L.A. : En ce moment, quels usages vous apparaissent les plus convaincants ?

V. P .: Je vois trois grands groupes d’application. Le premier concerne les entreprises qui utilisent l’IA générative pour changer l’expérience client sur leurs propres produits. C’est une application qui est très publique, on n’a qu’à penser à tous les robots conversationnels (chatbots) et agents virtuels déployés sur les sites web d’entreprises. Par exemple, l’entreprise montréalaise BrainBox AI a créé un agent pour venir en assistance aux gestionnaires d’immeuble —, ce qui a permis aux utilisateurs de cette plateforme de réduire leurs coûts énergétiques de 25 % et leur empreinte carbone de 40 %.

D’autres entreprises se concentrent sur la productivité de leurs propres employés ; l’entreprise de télécommunication Telus, par exemple, utilise un assistant virtuel pour aider ses agents du service à la clientèle à répondre aux questions des clients. Enfin, il y a un troisième groupe d’entreprises qui optimisent ses processus d’affaires. Koho est une start-up canadienne de la fintech ; elle est 13 fois plus rapide pour analyser et reporter des infractions de blanchiment d’argent au Centre d’analyse des opérations et déclarations financières du Canada en utilisant notre plateforme Bedrock.

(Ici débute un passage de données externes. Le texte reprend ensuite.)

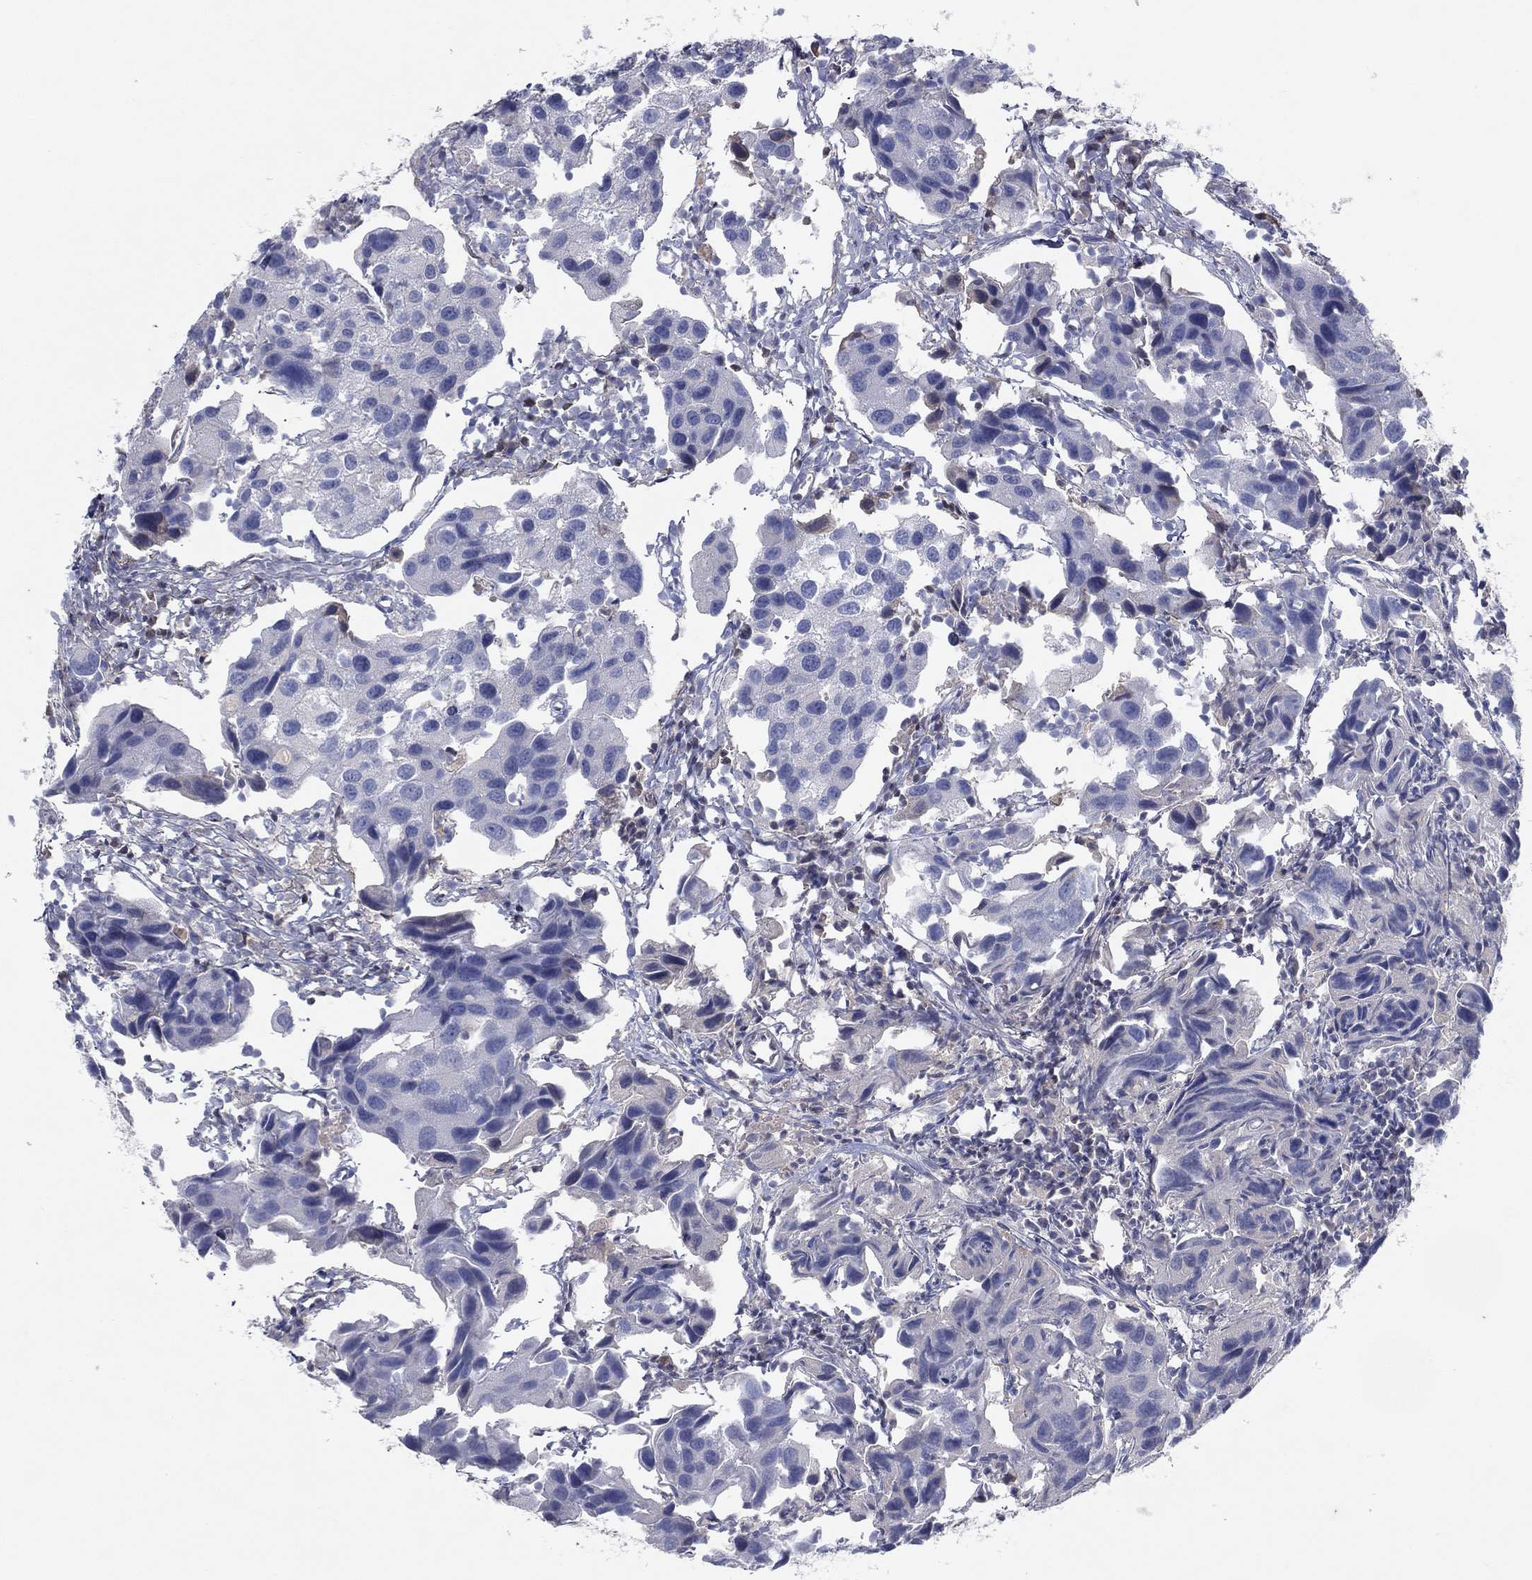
{"staining": {"intensity": "negative", "quantity": "none", "location": "none"}, "tissue": "urothelial cancer", "cell_type": "Tumor cells", "image_type": "cancer", "snomed": [{"axis": "morphology", "description": "Urothelial carcinoma, High grade"}, {"axis": "topography", "description": "Urinary bladder"}], "caption": "Tumor cells show no significant protein positivity in high-grade urothelial carcinoma. Brightfield microscopy of IHC stained with DAB (3,3'-diaminobenzidine) (brown) and hematoxylin (blue), captured at high magnification.", "gene": "CPT1B", "patient": {"sex": "male", "age": 79}}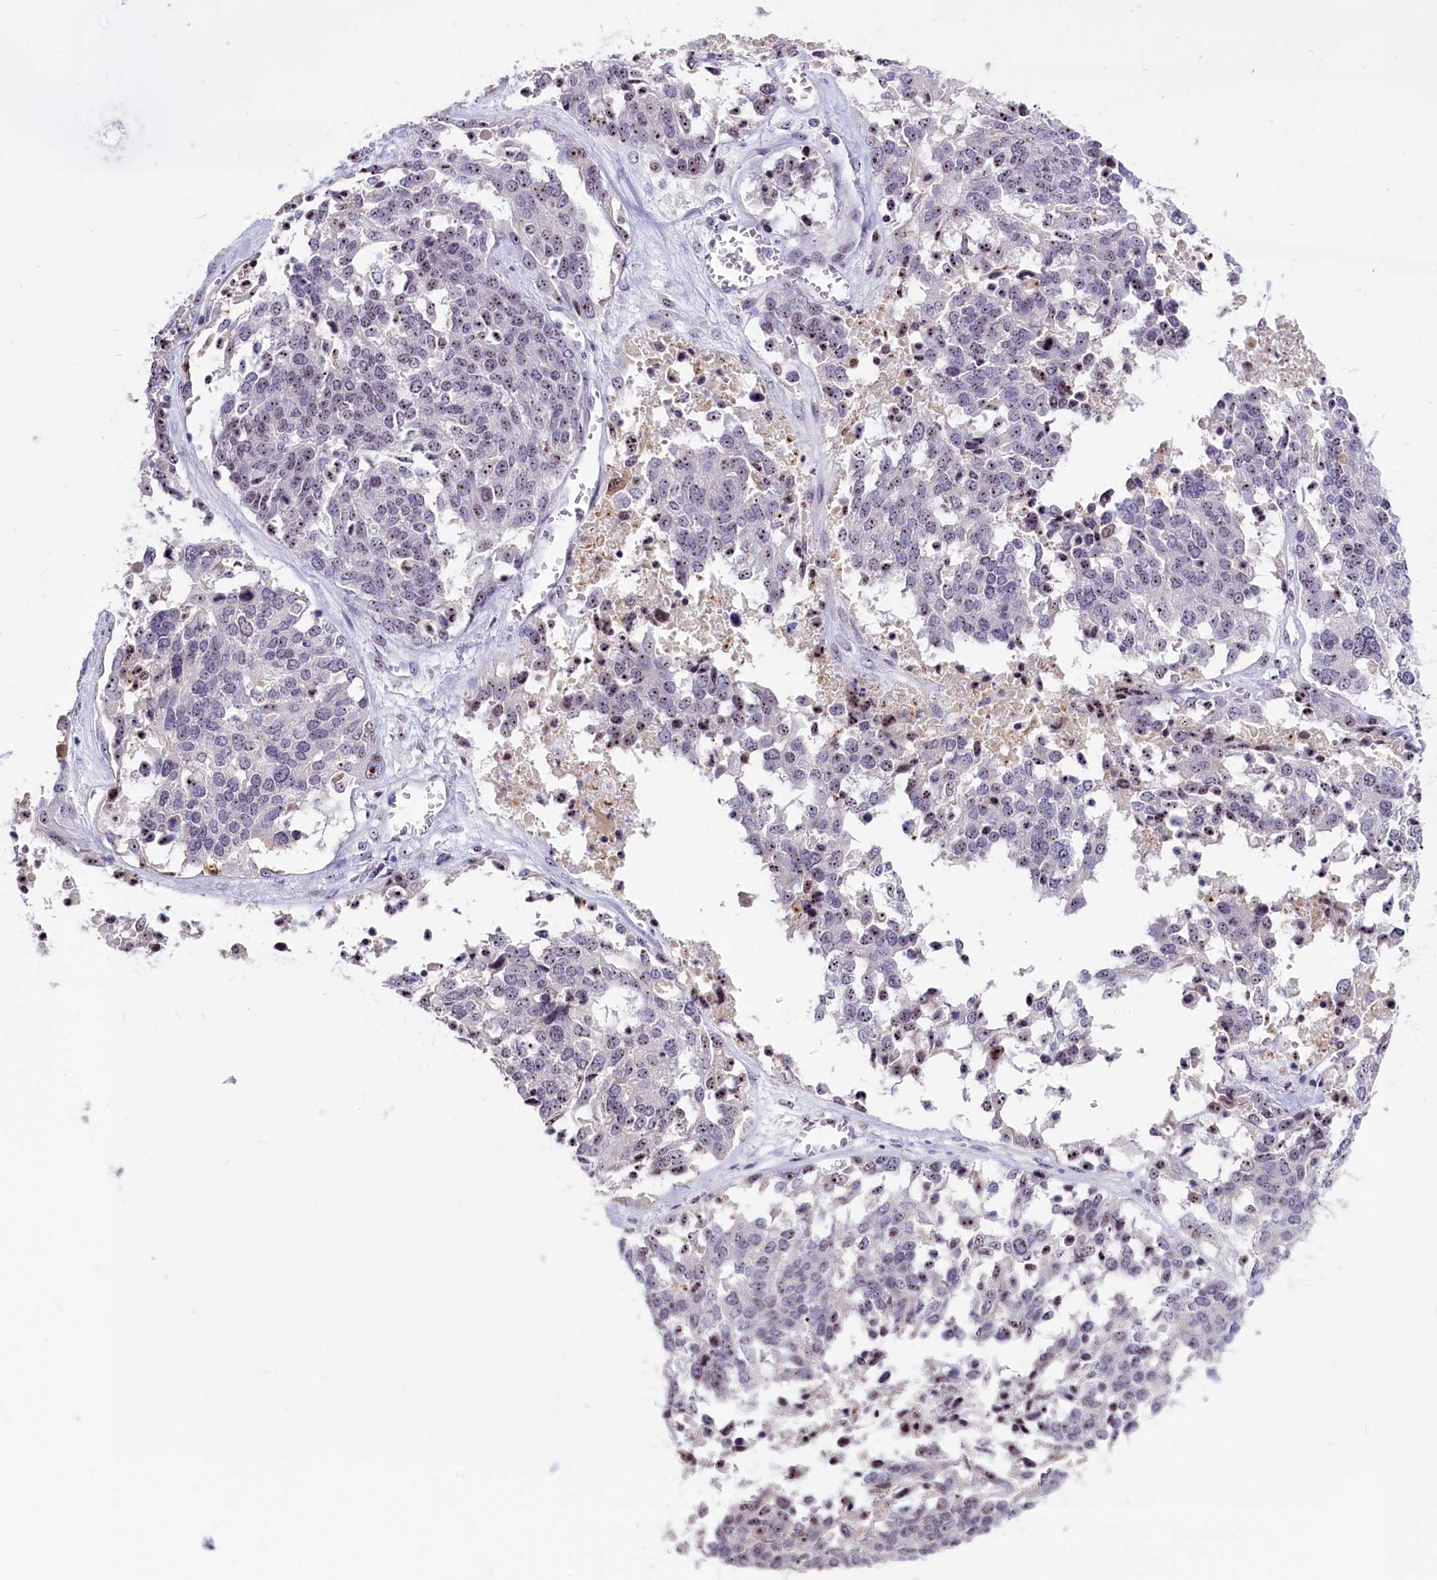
{"staining": {"intensity": "moderate", "quantity": "25%-75%", "location": "nuclear"}, "tissue": "ovarian cancer", "cell_type": "Tumor cells", "image_type": "cancer", "snomed": [{"axis": "morphology", "description": "Cystadenocarcinoma, serous, NOS"}, {"axis": "topography", "description": "Ovary"}], "caption": "High-power microscopy captured an IHC histopathology image of ovarian cancer (serous cystadenocarcinoma), revealing moderate nuclear staining in about 25%-75% of tumor cells.", "gene": "TBL3", "patient": {"sex": "female", "age": 44}}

L.A. : Alors justement, pourquoi se tourner vers un service comme Bedrock plutôt que de choisir une IA « clé en main », déjà prête à être utilisée ?

V. P .: Plutôt que d’avoir un seul modèle, nous offrons les meilleurs modèles de fondation (modèle d’IA de grande taille, entraîné sur une grande quantité de données non étiquetées. Source : Wikipedia) provenant de différents secteurs d’activités et de différents fournisseurs de partout dans le monde. Donc, nous n’avons pas un seul modèle qui fait tout par magie. Nous donnons le choix aux clients. Et ils vont en avoir besoin. Car, bien souvent, en IA générative, il y a un coût-bénéfice à évaluer entre la latence et la précision recherchée, et tous les modèles ne s’équivalent pas. Les développeurs doivent expérimenter et choisir le bon modèle en fonction de leurs besoins.

Aussi, nous avons une fonctionnalité nommée Guardrails. Si vous êtes une entreprise et que vous bâtissez un agent conversationnel, vous ne voulez sans doute pas qu’ils parlent de vos compétiteurs ou de politiques internes. Guardrails aide les développeurs à créer des balises pour établir ce qu’une application peut faire et ne peut pas faire.

L.A. : Quelles sont les prochaines étapes du déploiement de cette technologie ?

V. P .:  Tout le monde voit l’IA générative comme un chatbot, alors que c’est beaucoup plus que ça. Avec l’IA générative, vous avez le raisonnement comme outil à l’intérieur même d’une application. Un chatbot ne fait que converser avec l’utilisateur, alors qu’un agent virtuel peut accomplir du vrai travail. Sur Bedrock, un utilisateur peut créer un agent, l’entraîner avec sa documentation et lui demander de faire des tâches en se connectant à des API (des interfaces de programmation). C’est pourquoi je préfère les appeler des « travailleurs numériques ».

Pour le moment, ces agents ou ces travailleurs numériques peuvent uniquement faire des tâches simples. Si on leur demande de faire des tâches complexes nécessitant de se connecter à une centaine d’API, ils vont avoir beaucoup de difficulté. Mais ça va s’améliorer rapidement. Nous allons voir de plus en plus de travailleurs numériques automatiser les flots de travail dans les entreprises. C’est ce vers quoi nous allons et, pour moi, c’est ce qui est le plus excitant dans ce secteur.

*Les propos de Vasi Philomin ont été traduits de l’anglais au français.